Si arenò dunque l'idea di una «scentralizzazione» e il modello dello Stato burocratico e centralizzatore prevalse per ragioni politiche, legate soprattutto alla grande resistenza all'annessione in atto nell'ex-Regno delle Due Sicilie.
Cavour, infatti, era molto scettico sull'opportunità di salvaguardare l'autonomia dell'antico regno, come si espresse in una lettera scritta al fedele collaboratore Costantino Nigra due settimane prima della proclamazione del Regno d'Italia, dove giudicava necessaria «la distruzione di quella fatale autonomia» del Mezzogiorno «che rovinerà l'Italia se non ci rimediamo».
Convinto, come tanti, della ricchezza naturale delle regioni meridionali, a suo giudizio abbrutite da secoli di malgoverno, confidava negli effetti positivi che sarebbero derivati dall'unificazione del mercato nazionale ma non poté assistere alla disillusione degli anni postunitari e alla nascita della Questione Meridionale.

Quanto alla Questione Romana, capitolo della più ampia questione cattolica, nei discorsi parlamentari del marzo 1861, dopo aver sostenuto che solo Roma - dove però non volle mai recarsi - poteva essere la capitale del nuovo Stato unitario perché era l'unica città che non avesse memorie solo municipali, proclamò la formula «libera Chiesa in libero Stato», cui era sottesa la scelta della separazione.

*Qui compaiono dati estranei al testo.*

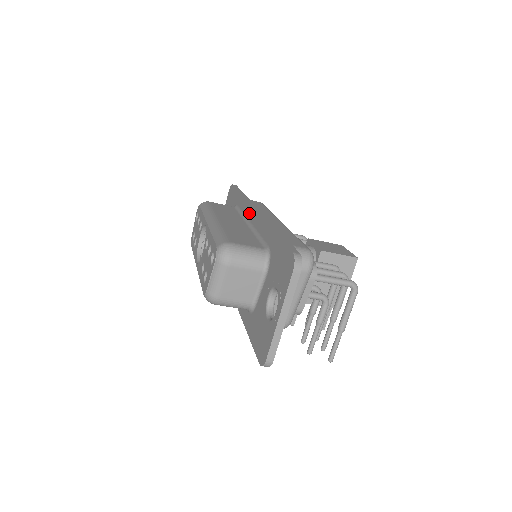
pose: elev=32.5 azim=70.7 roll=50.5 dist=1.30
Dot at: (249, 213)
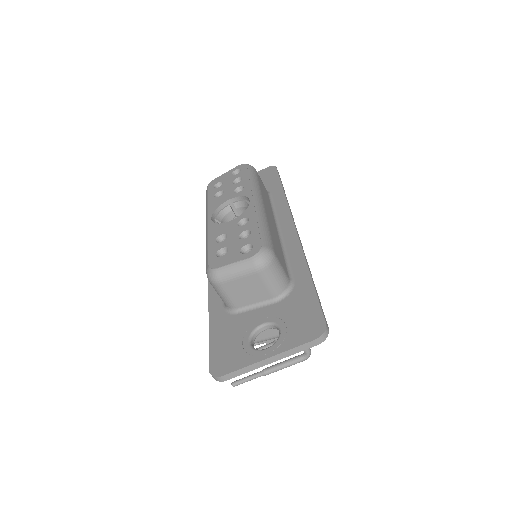
Dot at: (285, 221)
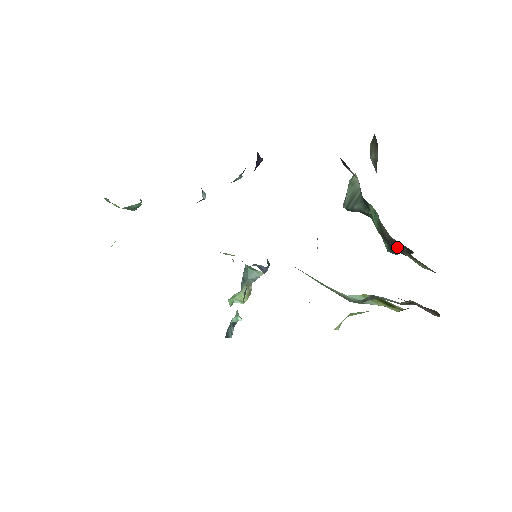
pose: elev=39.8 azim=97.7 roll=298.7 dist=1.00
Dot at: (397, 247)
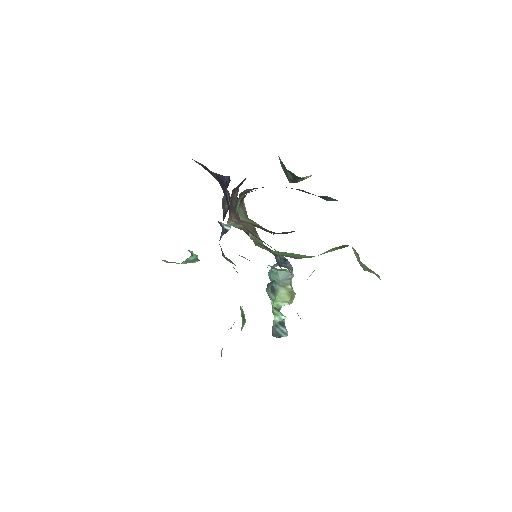
Dot at: (308, 193)
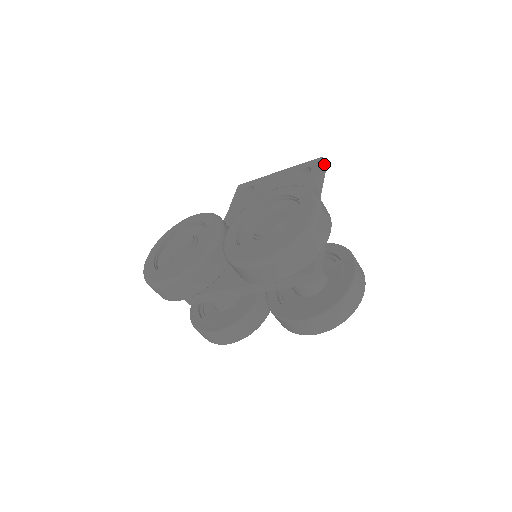
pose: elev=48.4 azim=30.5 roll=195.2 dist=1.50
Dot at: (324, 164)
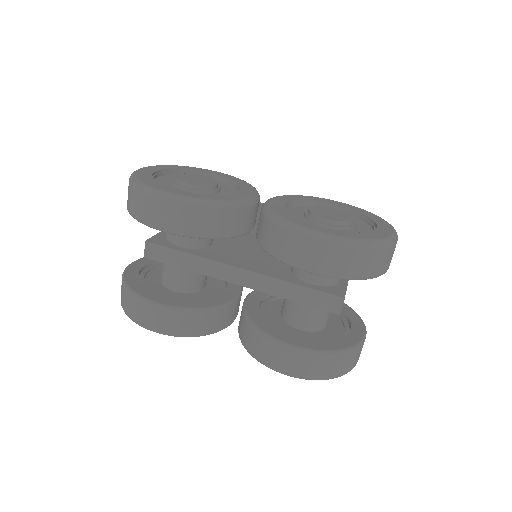
Dot at: occluded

Questa impostazione, com'è noto, è stata superata nel tempo da una politica di conciliazione che ha prodotto fra le due istituzioni rapporti equilibrati e fondati sulla collaborazione e sul rispetto.
Cavour scomparve il 6 giugno 1861, all'età di cinquant'anni, senza poter contribuire allo sviluppo e al consolidamento di quella costruzione politica, non esente da crepe ma tuttora salda, che in modo determinante ha contribuito a erigere.

Alla sua memoria, l'Aula del Senato rende oggi omaggio, per la testimonianza di un uomo delle Istituzioni, di autentico e coraggioso servitore dello Stato, che ha accettato di lavorare per l'Italia, sapendo che altri avrebbero raccolto i frutti della sua instancabile opera.